##### SOURCE PASSAGE

In the related Chapter 4, Hinckley considers different design perspectives on how we can combine modalities and sensors synergistically within an interface to achieve innovative results. The dominant theme is using individual modalities and sensors flexibly in foreground vs. background interaction roles. Hinckley provides detailed illustrations of the many ways touch can be combined with sensor input about proximity, orientation, acceleration, pressure, grip, etc., during common action patterns—for example, lifting a cell phone to your ear. Such background information can provide context for predicting and facilitating next steps during an interaction, like automatically activating your phone before making a call. This context can guide system processing without necessarily requiring the user’s attention, which is especially valuable in mobile situations. It also can be used to reduce technological complexity. However, a major challenge is to achieve reliable activity recognition without false positives or false alarms that cause unintended system activation (i.e., Midas Touch problem)—such as inadvertently activating URLs when you scroll through news stories on your cell phone. In the final sections of this chapter, Hinckley discusses bimanual manipulation that coordinates touch with pen input, and also leverages a sensor-augmented stylus/tablet combination with inertial, grip, and other sensors for refined palm rejection. This type of pen and touch multimodal-multisensor interface is now commercially available on numerous pen-centric systems.

##########
##### RECORD EXTRACTS

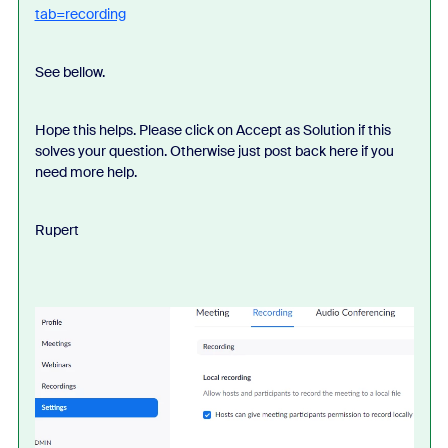
tab=recording
See bellow.
Hope this helps. Please click on Accept as Solution if this
solves your question. Otherwise just post back here if you
need more help.
Rupert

##########

- WHAT YOU ARE ASKED TO DO -
Write the next part of the passage on combining touch, pen and sensor input, picking up after its last sentence.

- EXPECTED ANSWER -
In Chapter 5, Jameson and Kristensson discuss what it means to give users freedom to use different input modalities in a flexible way. They argue that modality choice will vary as a function of user characteristics (e.g., abilities, preferences), the task (e.g., main multimodal task, any competing tasks), multimodal system characteristics (e.g., recognition accuracy, ease of learning and use), the context of use (e.g., social and physical environment), and the consequences of selecting certain modalities for interaction (e.g., expressive adequacy, errors, speed, potential interference with other modalities, potential for repetitive stress syndrome (RSI), social acceptability and privacy). Their chapter considers what is known from the existing literature and psychological models about modality choice, including the degree to which users’ multimodal interaction actually represents a conscious choice versus automatic behavior. The aim of the chapter is to understand the limitations of existing research on modality choice, and to develop system design strategies that can guide users in selecting input modalities more optimally. In support of the second objective, Jameson and Kristensson introduce two related models, ASPECT and ARCADE, which provide conceptual tools that summarize (1) common reasons for users’ choice patterns, and (2) different concrete strategies for promoting better modality choices (e.g., based on trial-and-error, consequences, social feedback). In summary, this chapter raises unsolved issues at the very heart of how to design better integrated multimodal-multisensor interfaces.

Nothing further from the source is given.